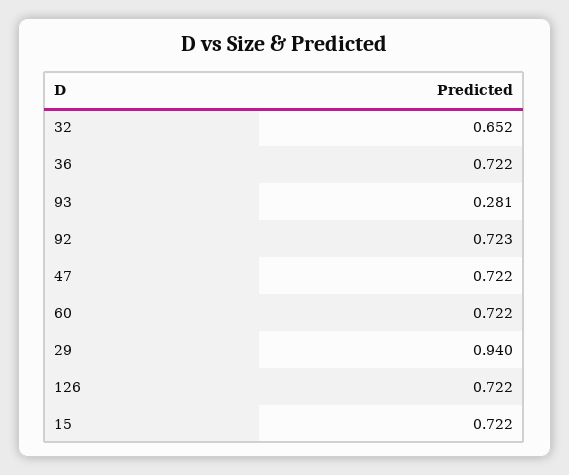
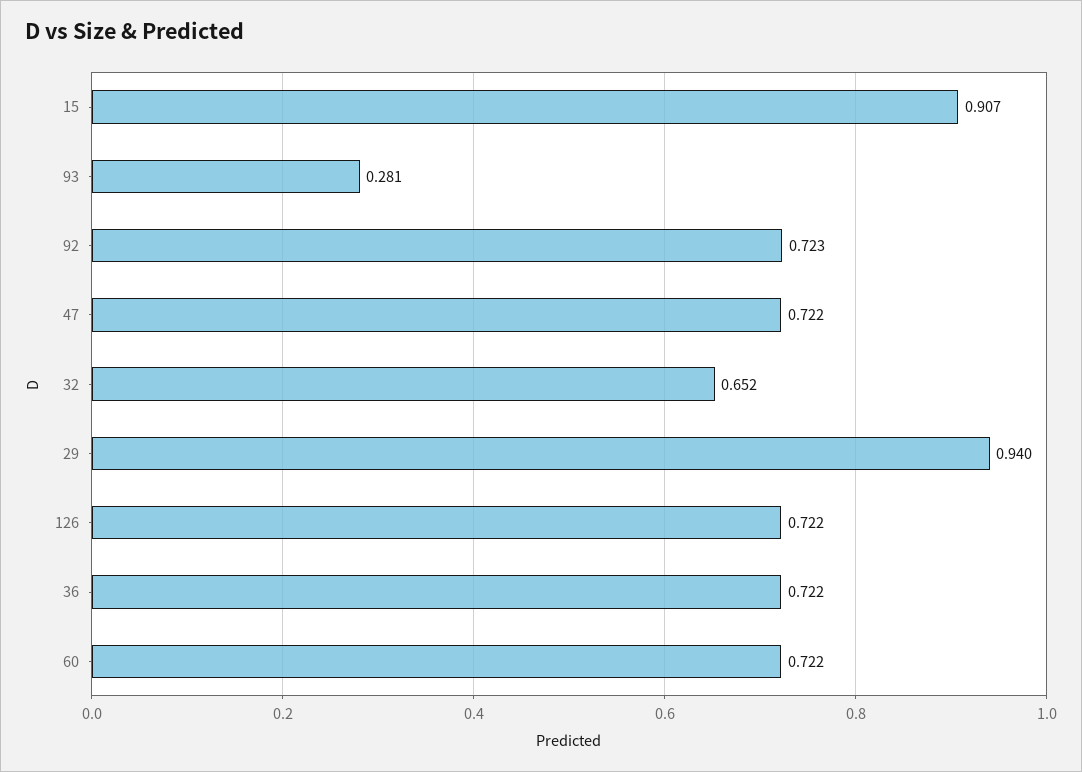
15: 0.722 -> 0.907

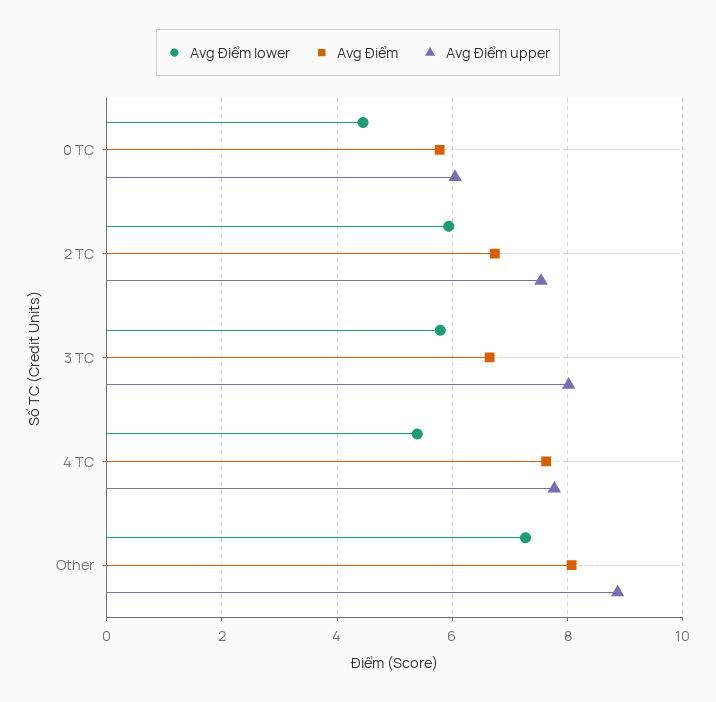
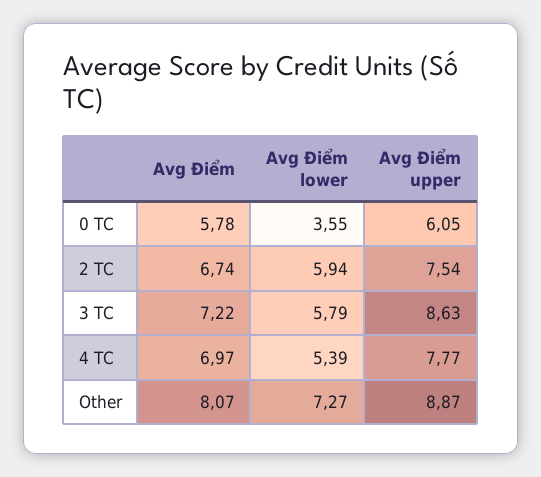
Avg Điểm lower, 0 TC: 4.4 -> 3.55
Avg Điểm, 3 TC: 6.6 -> 7.22
Avg Điểm upper, 3 TC: 8 -> 8.63
Avg Điểm, 4 TC: 7.6 -> 6.97

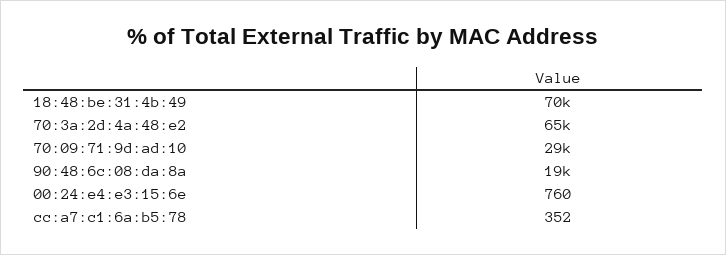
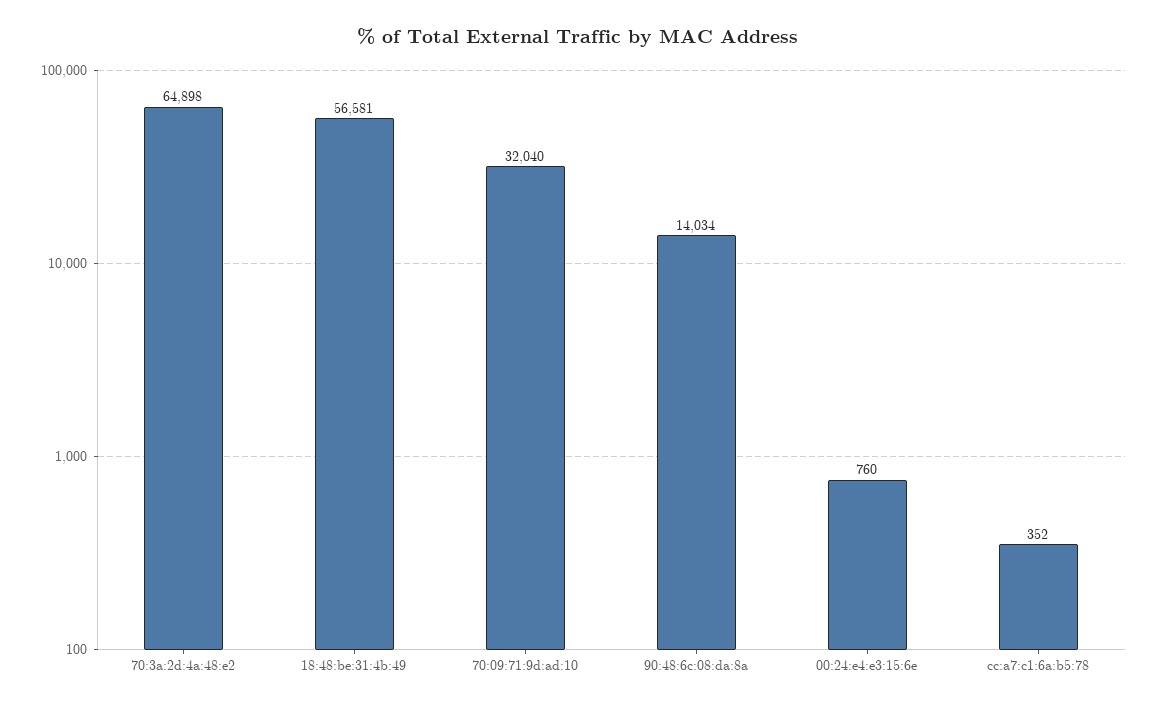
18:48:be:31:4b:49: 70000 -> 56581
70:09:71:9d:ad:10: 29000 -> 32040
90:48:6c:08:da:8a: 19000 -> 14034

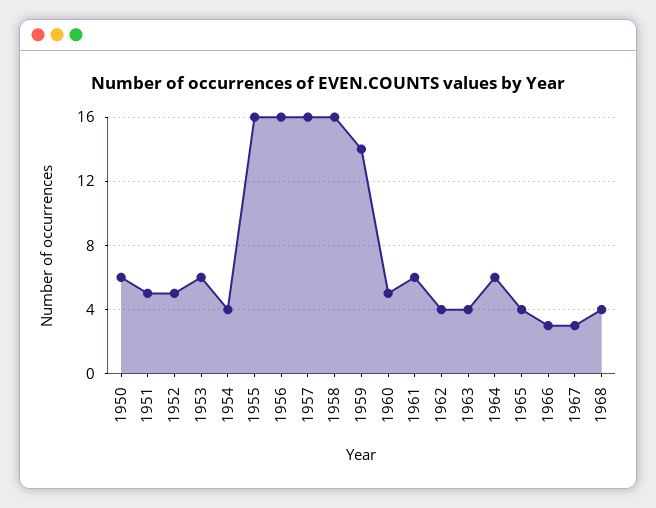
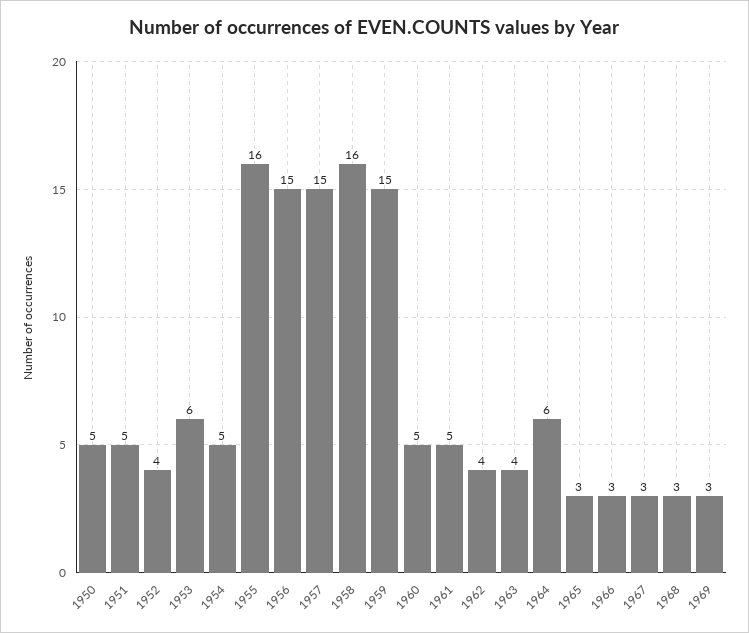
1950: 6 -> 5
1952: 5 -> 4
1954: 4 -> 5
1956: 16 -> 15
1957: 16 -> 15
1959: 14 -> 15
1961: 6 -> 5
1965: 4 -> 3
1968: 4 -> 3
1969: none -> 3

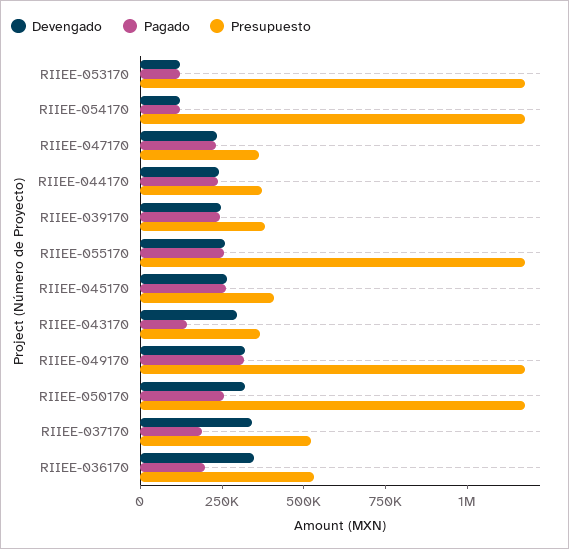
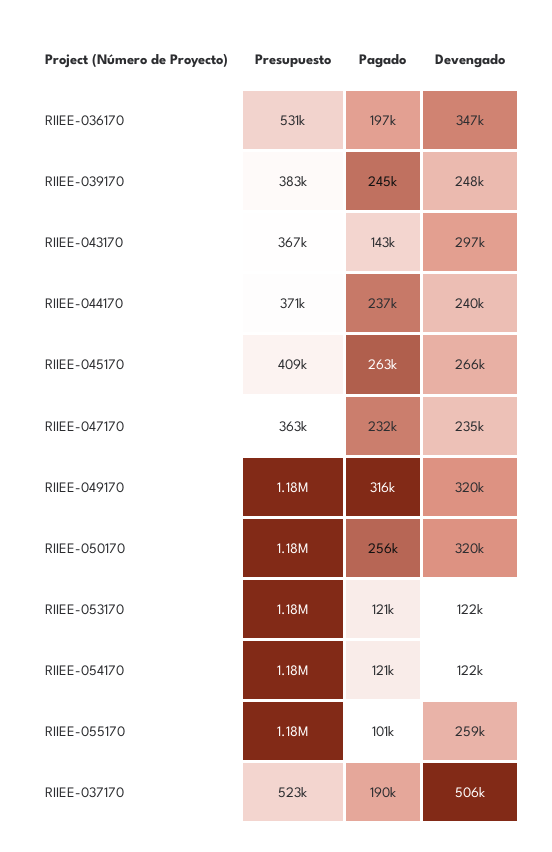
Pagado, RIIEE-055170: 250000 -> 101000
Devengado, RIIEE-037170: 350000 -> 506000

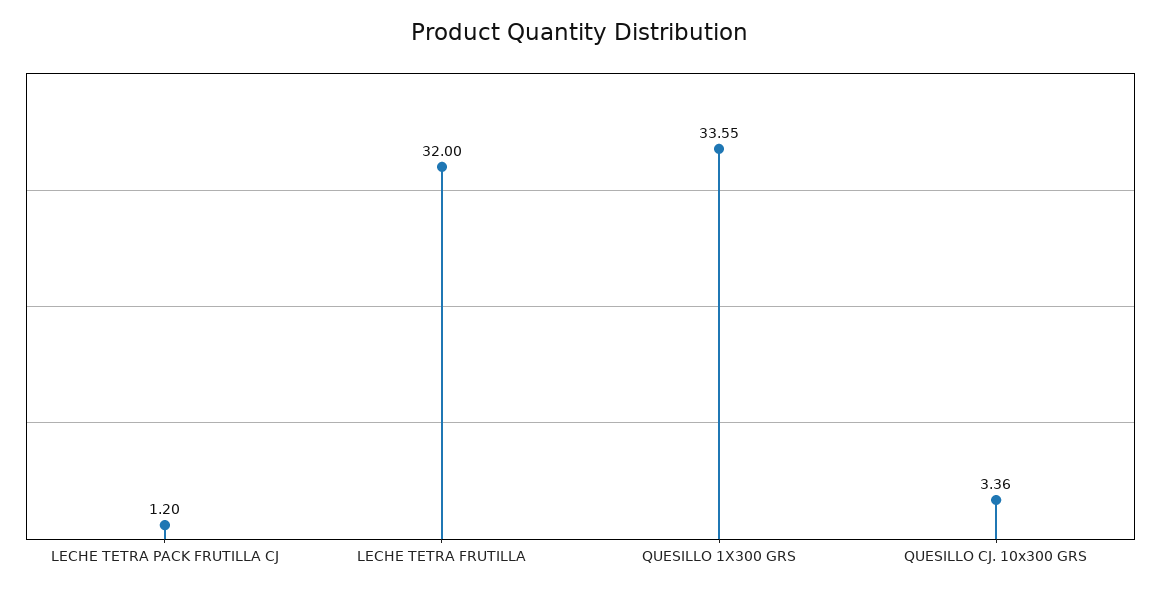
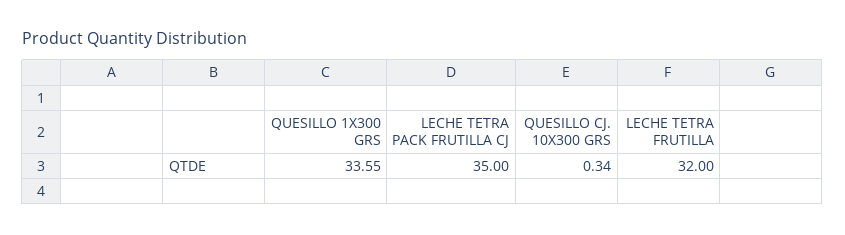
LECHE TETRA PACK FRUTILLA CJ: 1.2 -> 35
QUESILLO CJ. 10x300 GRS: 3.36 -> 0.34

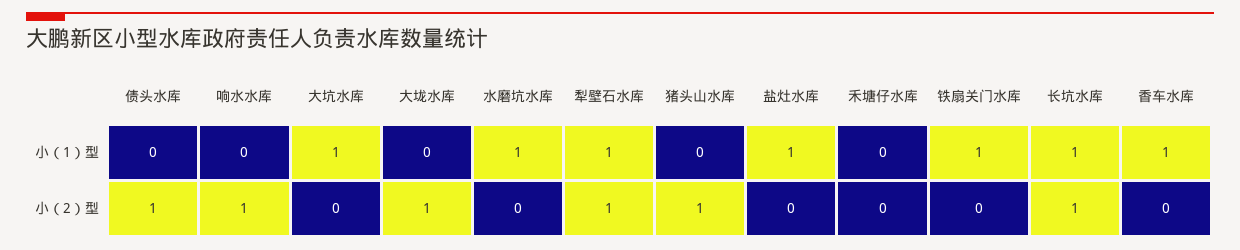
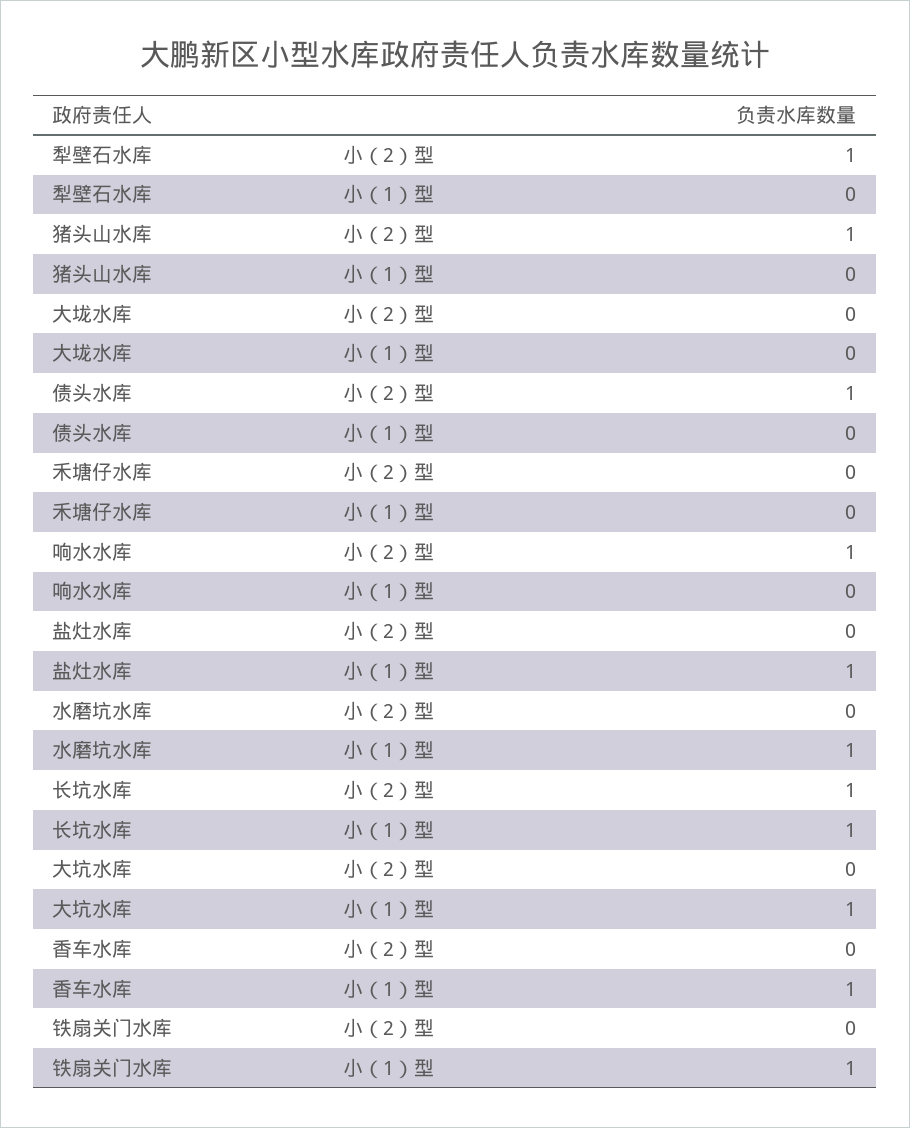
犁壁石水库, 小（1）型: 1 -> 0
大垅水库, 小（2）型: 1 -> 0

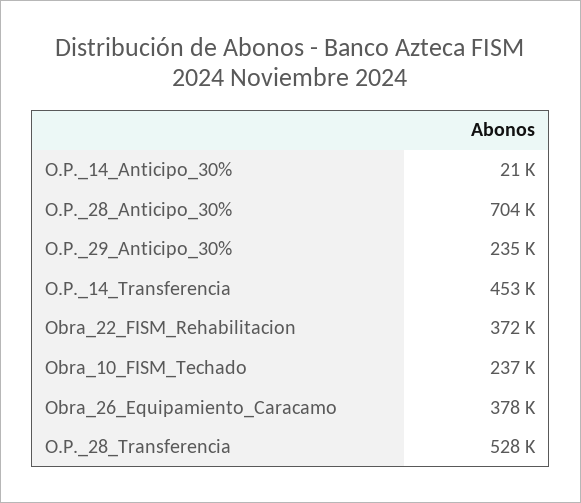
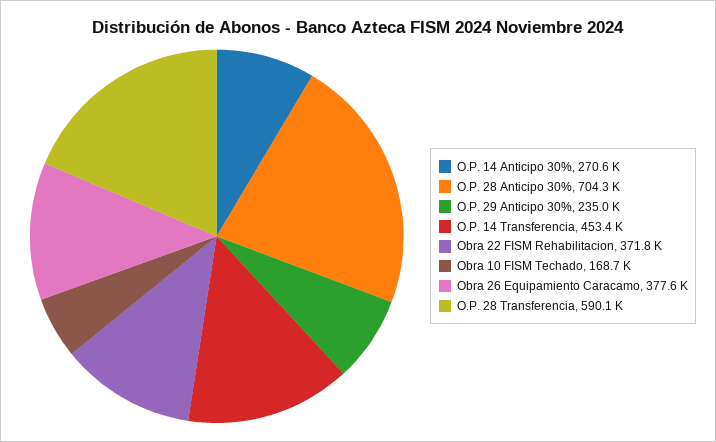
O.P._14_Anticipo_30%: 21000 -> 270600
Obra_10_FISM_Techado: 237000 -> 168700
O.P._28_Transferencia: 528000 -> 590100

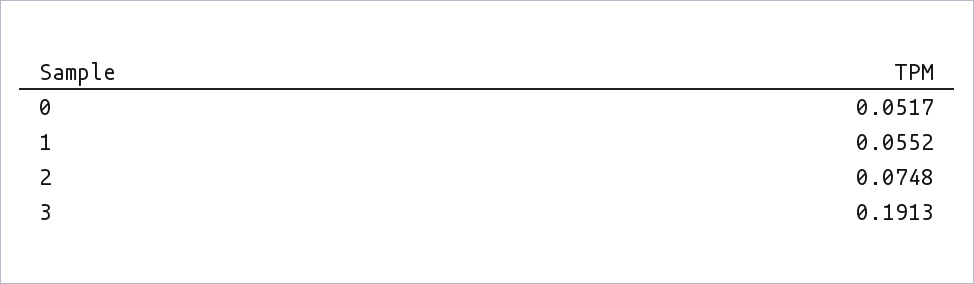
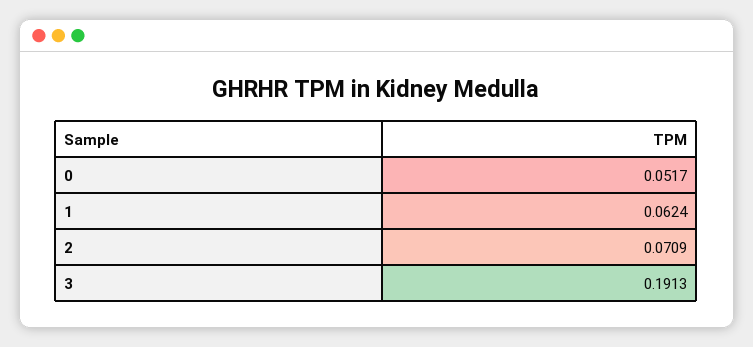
1: 0.0552 -> 0.0624
2: 0.0748 -> 0.0709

Work request: Go line by line through the data above and report each one that holds the string "RIIEE".

Solution:
Pagado, RIIEE-055170: 250000 -> 101000
Devengado, RIIEE-037170: 350000 -> 506000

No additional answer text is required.